→ Текст страницы
Ткань египетская

Выставка коптского ткаческого искусства в ГМИИ

Выставка история

В ГМИИ имени Пушкина открылась выставка "Сотканный мир египетских христиан", посвященная искусству коптов IV-XII веков. Она представляет коллекцию коптских тканей, которая оказалась в собрании ГМИИ после войны и в таком объеме публике еще не показывалась. Рассказывает СЕРГЕЙ ХОДНЕВ.

Античные и средневековые ткани, по существу, главное, что осталось от коптского искусства тех времен — в климате, иссушающем все что угодно, эти образцы ткаческого искусства прекрасно выжили. Это прежде всего предметы из погребений: одежда, чехлы подушек, покрывала, завесы, даже ковры. В основном в виде небольших фрагментов, но это не только из-за общей сохранности — понятно, что на выставке эти вещи показывают после многолетней реставрации, но все равно яркость цветов и состояние самих тканей таковы, что в возраст этих тряпочек категорически не верится — ну 100 лет, ну, хорошо, 150, но уж никак не тысяча-полторы. Ранние европейские археологи предпочитали увозить с собой именно вырезанные фрагменты с вышитыми или ткаными украшениями, жертвуя всем остальным. Из таких находок, поступавших с 1880-х годов, и сформировались коптские коллекции Государственных музеев Берлина и Музея прикладного искусства в Лейпциге, которые потом стали одним из трофеев, доставшихся ГМИИ.

→ Инструкции к заданиям
1. Согласно статье о выставке коптских тканей, из коллекций каких двух музеев сложились трофеи, доставшиеся ГМИИ?
2. Перепишите без изменений фрагмент статьи о выставке коптских тканей, начиная со слов "Ткань египетская" и продолжая до слов "Рассказывает СЕРГЕЙ ХОДНЕВ." включительно.

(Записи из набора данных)
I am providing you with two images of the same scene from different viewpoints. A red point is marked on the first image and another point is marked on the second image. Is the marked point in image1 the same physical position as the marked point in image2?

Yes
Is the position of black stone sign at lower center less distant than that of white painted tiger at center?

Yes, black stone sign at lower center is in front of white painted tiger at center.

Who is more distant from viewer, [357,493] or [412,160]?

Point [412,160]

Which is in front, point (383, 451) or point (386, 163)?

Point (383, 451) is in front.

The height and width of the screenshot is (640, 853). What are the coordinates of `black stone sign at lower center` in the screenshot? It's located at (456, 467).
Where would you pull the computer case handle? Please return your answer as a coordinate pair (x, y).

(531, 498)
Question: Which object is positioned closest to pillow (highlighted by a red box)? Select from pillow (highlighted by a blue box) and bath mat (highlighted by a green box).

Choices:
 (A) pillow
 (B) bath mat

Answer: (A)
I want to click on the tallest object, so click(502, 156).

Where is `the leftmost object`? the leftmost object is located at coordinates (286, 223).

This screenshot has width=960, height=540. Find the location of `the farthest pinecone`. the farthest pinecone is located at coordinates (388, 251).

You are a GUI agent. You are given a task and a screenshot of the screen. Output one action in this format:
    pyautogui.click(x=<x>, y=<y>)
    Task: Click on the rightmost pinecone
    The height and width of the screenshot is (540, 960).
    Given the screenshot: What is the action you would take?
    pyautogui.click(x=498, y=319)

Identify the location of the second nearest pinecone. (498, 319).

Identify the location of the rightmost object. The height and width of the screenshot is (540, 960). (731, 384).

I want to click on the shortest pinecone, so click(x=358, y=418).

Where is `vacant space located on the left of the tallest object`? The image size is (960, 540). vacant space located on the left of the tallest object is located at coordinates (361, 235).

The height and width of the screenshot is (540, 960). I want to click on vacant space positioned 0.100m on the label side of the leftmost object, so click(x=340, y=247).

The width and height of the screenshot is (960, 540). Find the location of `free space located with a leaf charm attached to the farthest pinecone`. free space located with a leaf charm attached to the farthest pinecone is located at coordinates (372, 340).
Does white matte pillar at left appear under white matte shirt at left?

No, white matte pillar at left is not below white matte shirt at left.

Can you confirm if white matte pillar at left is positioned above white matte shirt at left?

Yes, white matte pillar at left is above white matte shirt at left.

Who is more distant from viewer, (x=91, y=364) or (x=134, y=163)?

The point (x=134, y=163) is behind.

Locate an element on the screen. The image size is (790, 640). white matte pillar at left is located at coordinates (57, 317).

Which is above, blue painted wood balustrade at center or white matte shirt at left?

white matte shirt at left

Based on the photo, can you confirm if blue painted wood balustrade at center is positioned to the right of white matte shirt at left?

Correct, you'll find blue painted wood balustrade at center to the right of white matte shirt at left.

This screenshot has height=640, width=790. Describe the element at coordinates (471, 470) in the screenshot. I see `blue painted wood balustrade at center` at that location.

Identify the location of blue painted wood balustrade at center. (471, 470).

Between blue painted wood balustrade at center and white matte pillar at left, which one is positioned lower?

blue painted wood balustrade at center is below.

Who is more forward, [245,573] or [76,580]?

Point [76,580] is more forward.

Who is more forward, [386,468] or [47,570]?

→ Полные ответы
1. Из коллекций Государственных музеев Берлина и Музея прикладного искусства в Лейпциге.

2.
Ткань египетская

Выставка коптского ткаческого искусства в ГМИИ

Выставка история

В ГМИИ имени Пушкина открылась выставка "Сотканный мир египетских христиан", посвященная искусству коптов IV-XII веков. Она представляет коллекцию коптских тканей, которая оказалась в собрании ГМИИ после войны и в таком объеме публике еще не показывалась. Рассказывает СЕРГЕЙ ХОДНЕВ.